Beyond the scope of the Supply Chain Act, there are due diligence expectations (e.g. from the German government’s National Action Plan for Business and Human Rights, the OECD Guidelines for Multinational Enterprises as well as the UN Guiding Principles on Business and Human Rights) that are also addressed to SMEs.
To support all companies in this endeavour, the Federal Government has established, among other things, the Business & Human Rights Helpdesk, which provides them with free, confidential and individual advice on the implementation of human rights due diligence and helps them to shape their actions in an environmentally and socially responsible manner:
- Further information is available here:
- Business & Human Rights Navigator
- SME "Due Diligence Compass"
- SME "Standards Compass"
- CSR risk check: Identify industry, product and country-specific risks.
XVIII. The Supply Chain Act in an international context
1. Are there due diligence regulations or legislation outside of Germany?
On 23 February 2022 the EU Commission has introduced a proposal for an EU legal framework on sustainable corporate governance, which will also include mandatory due diligence obligations in global value chains. An EU-wide arrangement will increase the effectiveness of human rights protection measures and create a level playing field within the internal market.
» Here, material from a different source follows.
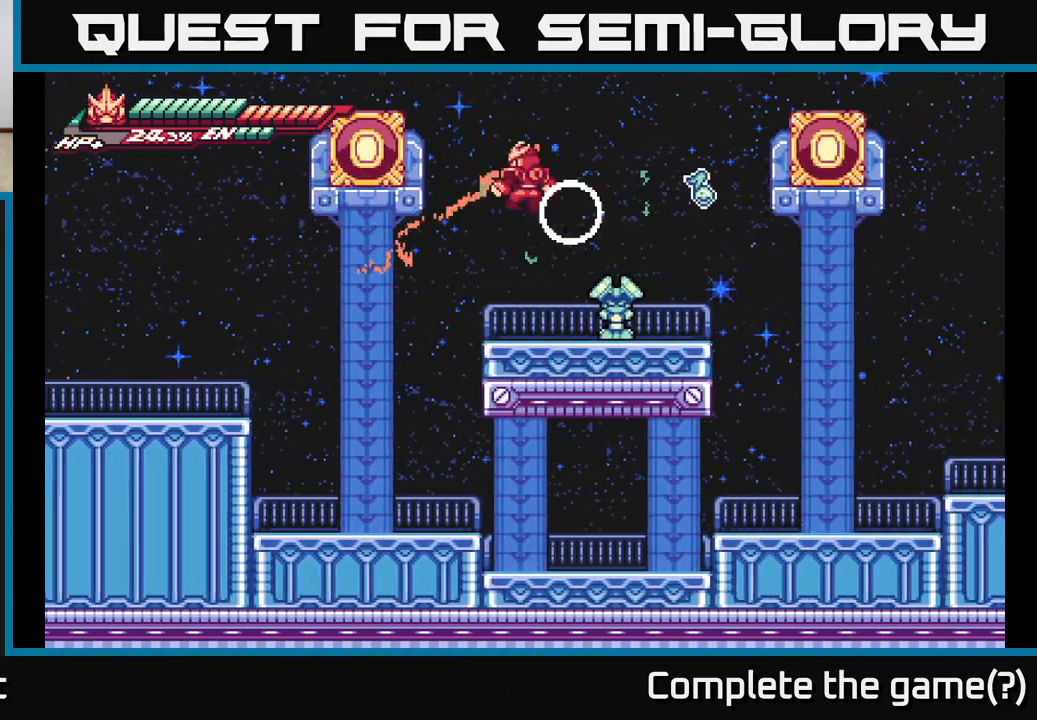
{"buttons": ["X"], "left_stick": "center", "right_stick": "center", "events": [[17, "X", "down"], [17, "left_stick", "center"], [33, "A", "up"], [117, "X", "up"], [233, "X", "down"], [333, "X", "up"], [433, "X", "down"]]}
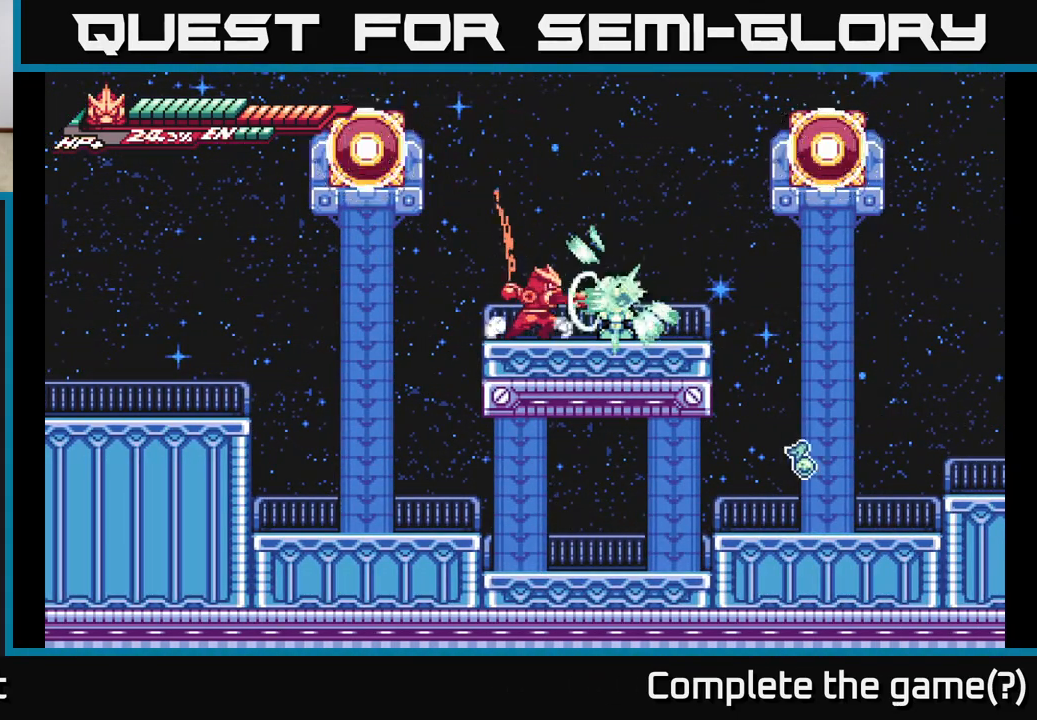
{"buttons": ["X"], "left_stick": "down", "right_stick": "center", "events": [[33, "X", "up"], [167, "X", "down"], [283, "X", "up"], [417, "X", "down"], [500, "left_stick", "down"]]}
2. What is the relationship between the German legislation and the European legislation? What happens when an EU directive imposes “stricter” requirements on enterprises?
European Union law takes precedence over German law, i.e., if the two are in conflict, the EU requirements apply. In the case of a directive they must be transposed into German law.
3. What is the relationship of the reporting obligations under the Supply Chain Act to the new non-financial reporting requirements?
There is currently only a draft by the Commission. No new directive has been adopted yet. The Federal Government is committed to ensuring that regulations are as coherent as possible.